Collected data:
══════════════════════════════

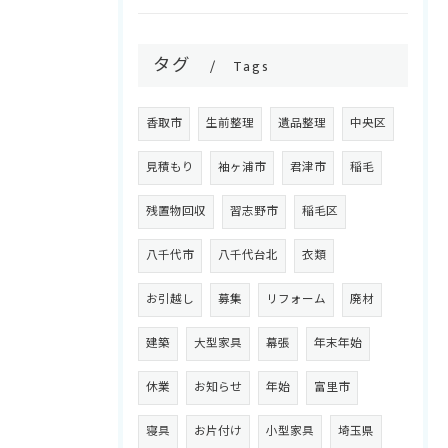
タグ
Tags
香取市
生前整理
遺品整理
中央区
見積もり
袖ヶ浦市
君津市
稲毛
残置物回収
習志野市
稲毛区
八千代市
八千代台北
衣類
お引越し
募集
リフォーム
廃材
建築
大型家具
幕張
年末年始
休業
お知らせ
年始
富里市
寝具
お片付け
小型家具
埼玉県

══════════════════════════════

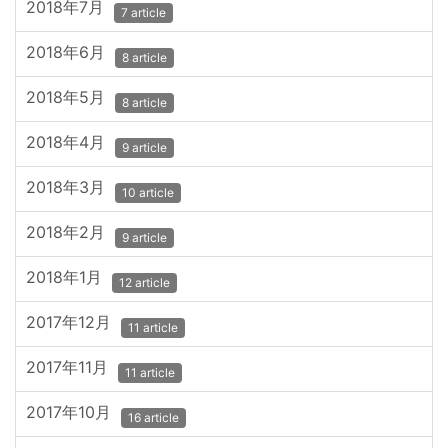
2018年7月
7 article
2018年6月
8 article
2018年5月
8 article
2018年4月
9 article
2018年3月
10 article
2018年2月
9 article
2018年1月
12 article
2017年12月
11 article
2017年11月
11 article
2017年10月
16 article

══════════════════════════════

*TASK REQUIREMENTS:* Your answer should be every line above that contains the word "article".

*SOLUTION TO THIS EXERCISE:*
7 article
8 article
8 article
9 article
10 article
9 article
12 article
11 article
11 article
16 article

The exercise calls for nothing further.